O Pronasci pode ajudar nesse processo, na medida em que a gente tem a retomada do Bolsa Formação, esse investimento em uma formação de uma lógica de segurança, com base no policiamento comunitário, na segurança com cidadania, no combate às desigualdades e a essas violências que são estruturais. Mas também acho que ele ajuda já na concepção do programa, de que a segurança pública não pode ser apenas aliada a uma lógica de violência, do uso da força.
A segurança precisa estar aliada à garantia de direitos, a esse conjunto de políticas públicas. É assim que se constrói a segurança. E quando a gente entende isso e quando isso está introjetado na sociedade, vira natural a produção dessas políticas e não uma exceção.
Mas não basta mudar a mentalidade do policial, apenas com uma formação mais cidadã, é preciso mudar toda a cultura da polícia.
Acho que tem que mudar toda uma cultura da polícia, com certeza. Não é só formação, também os protocolos de operação e todo um conjunto. A formação, algumas academias já têm. Algumas, inclusive, já dão aula de racismo estrutural, de segurança com cidadania, de segurança preventiva. Mas tem uma formação, que não é na sala de aula, mas na rua.
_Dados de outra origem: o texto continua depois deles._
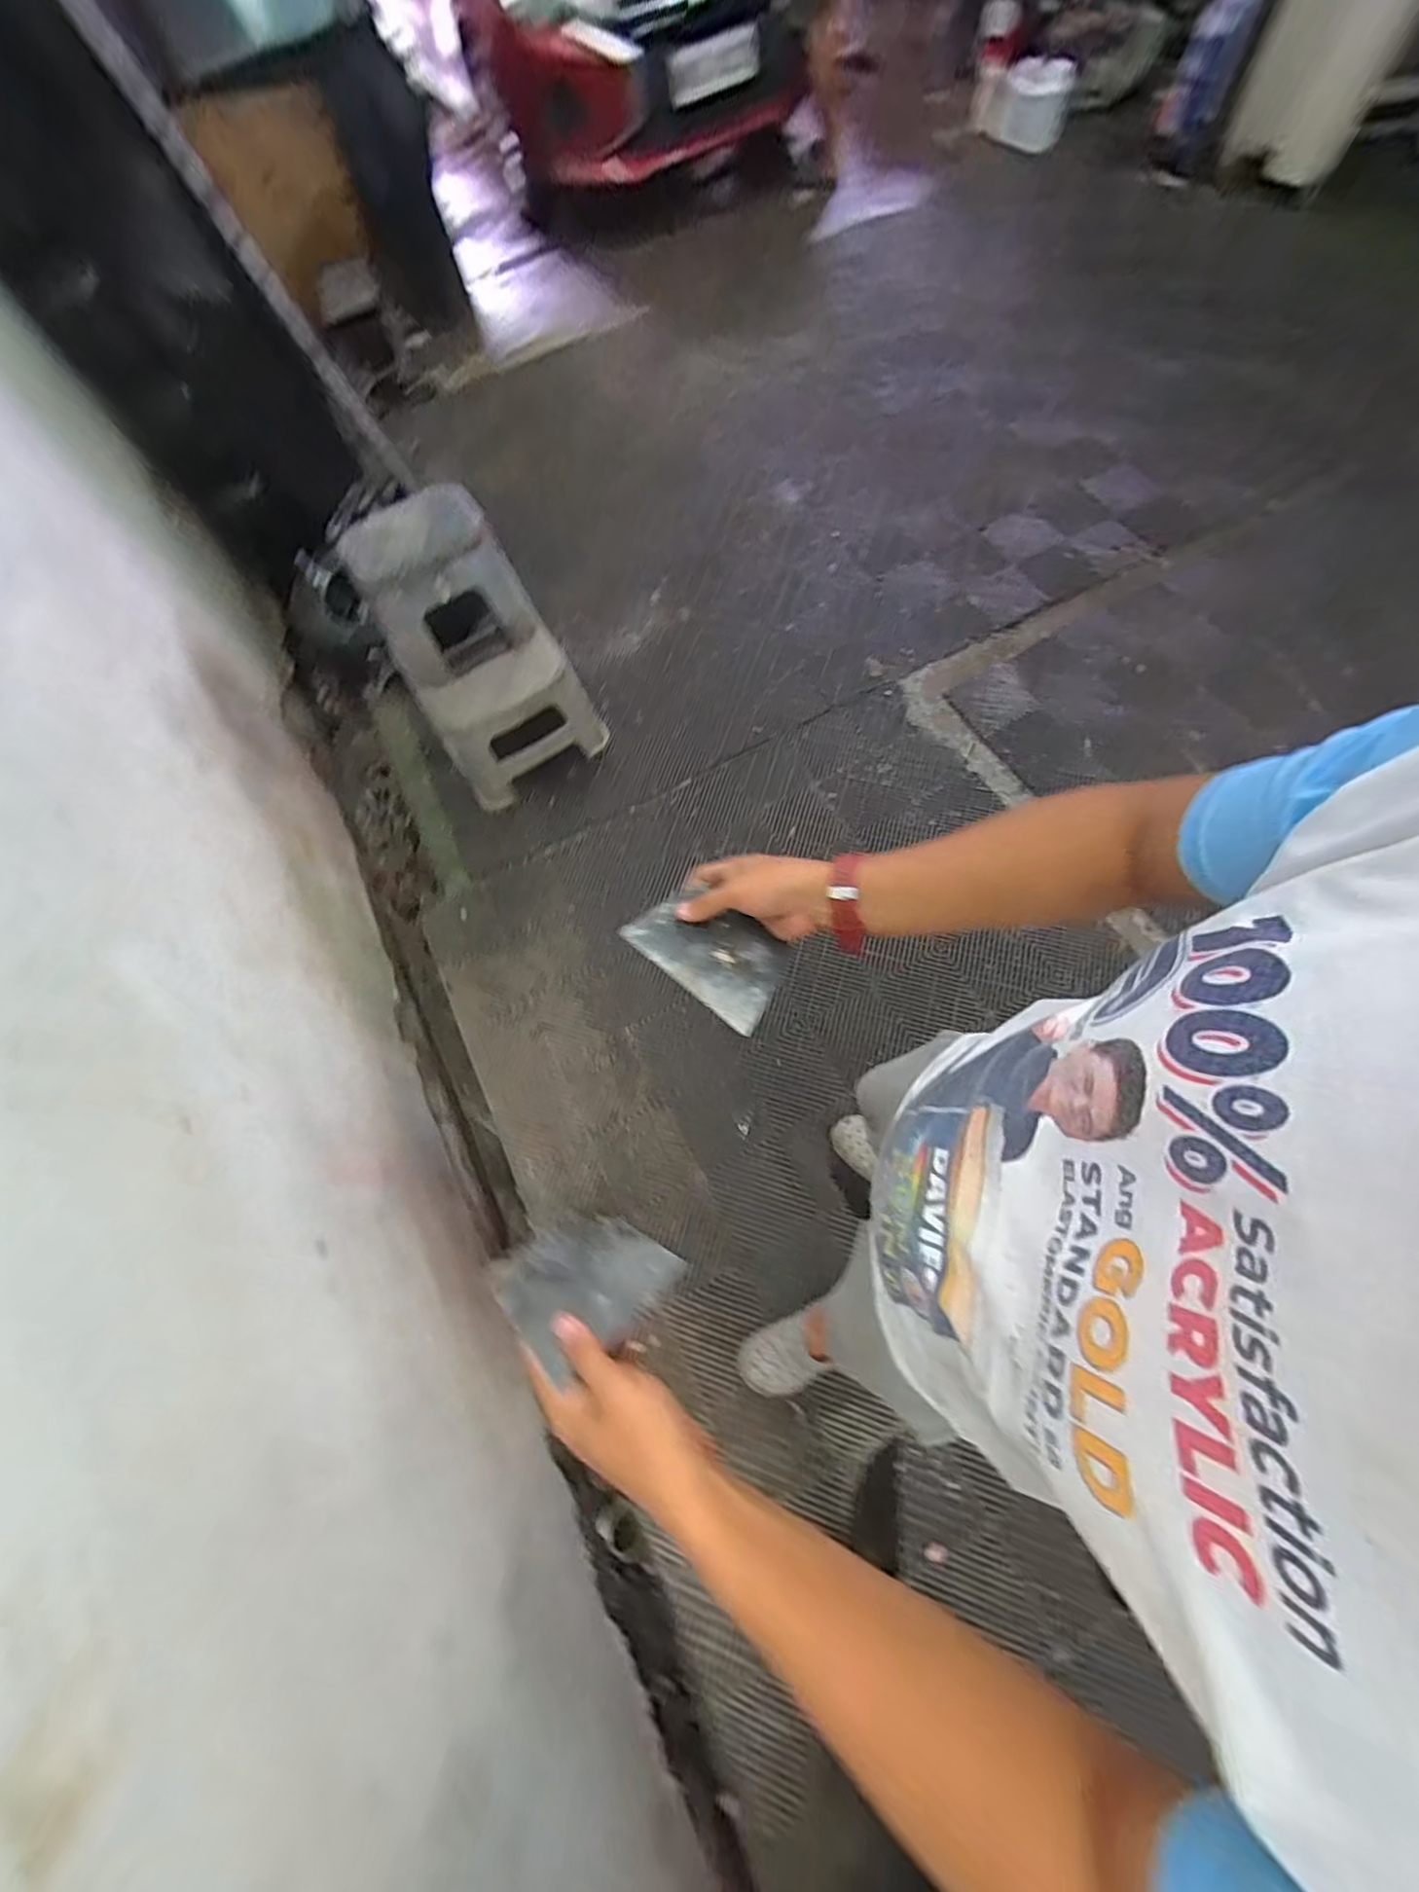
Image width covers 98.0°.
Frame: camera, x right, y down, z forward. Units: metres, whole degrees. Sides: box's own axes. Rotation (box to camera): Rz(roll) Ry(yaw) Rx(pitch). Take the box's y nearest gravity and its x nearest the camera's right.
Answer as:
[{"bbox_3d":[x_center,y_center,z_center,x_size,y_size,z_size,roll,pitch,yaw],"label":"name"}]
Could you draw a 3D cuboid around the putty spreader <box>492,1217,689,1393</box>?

E essa formação da rua tem como base os protocolos operacionais, fundamentais na mudança não só da mentalidade, mas da prática dos agentes de segurança na rua.
Agência Brasil - A segurança pública é um tema afeto aos três entes federativos. E, apesar de as leis serem federais, essa área ainda fica muito concentrada nas mãos dos estados. Que papel o governo federal tem ou deveria ter nessa área? Como garantir que políticas nacionais se reflitam nas ações cotidianas das polícias Civil e Militar de todo o país?
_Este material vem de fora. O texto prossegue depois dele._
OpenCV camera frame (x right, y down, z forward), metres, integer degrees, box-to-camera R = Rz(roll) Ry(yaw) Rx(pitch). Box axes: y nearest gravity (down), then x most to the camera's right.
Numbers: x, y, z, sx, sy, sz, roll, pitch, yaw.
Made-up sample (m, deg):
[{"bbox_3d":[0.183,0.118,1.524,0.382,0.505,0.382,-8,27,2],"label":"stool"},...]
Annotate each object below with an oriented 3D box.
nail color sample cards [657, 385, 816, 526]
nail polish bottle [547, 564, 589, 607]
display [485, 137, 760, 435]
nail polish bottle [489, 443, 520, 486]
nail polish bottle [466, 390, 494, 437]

Tamires Sampaio - É por isso que o Pronasci é um programa de adesão. A gente precisa que os estados e os municípios, de fato, tenham um compromisso com a implementação dessas políticas. O poder federal não tem poder de mando sobre os estados e os municípios, que têm autonomia para a produção das políticas.
Uma forma de induzir e estimular os municípios e os estados a aderirem essa lógica da segurança com cidadania está relacionada ao orçamento e às entregas [de equipamentos]. O Fundo Nacional de Segurança Pública tem um repasse que é obrigatório, mas tem alguns critérios de repasse e, parte desses critérios de repasse para os estados, está relacionada a essas políticas que o Pronasci implementa. É um programa que, por meio da doação de viaturas, por meio da capacitação com o Bolsa Formação, por meio do fortalecimento de instrumentos como a Patrulha Maria da Penha e as delegacias das mulheres, induz os estados e os municípios a ter um foco prioritário nessas políticas.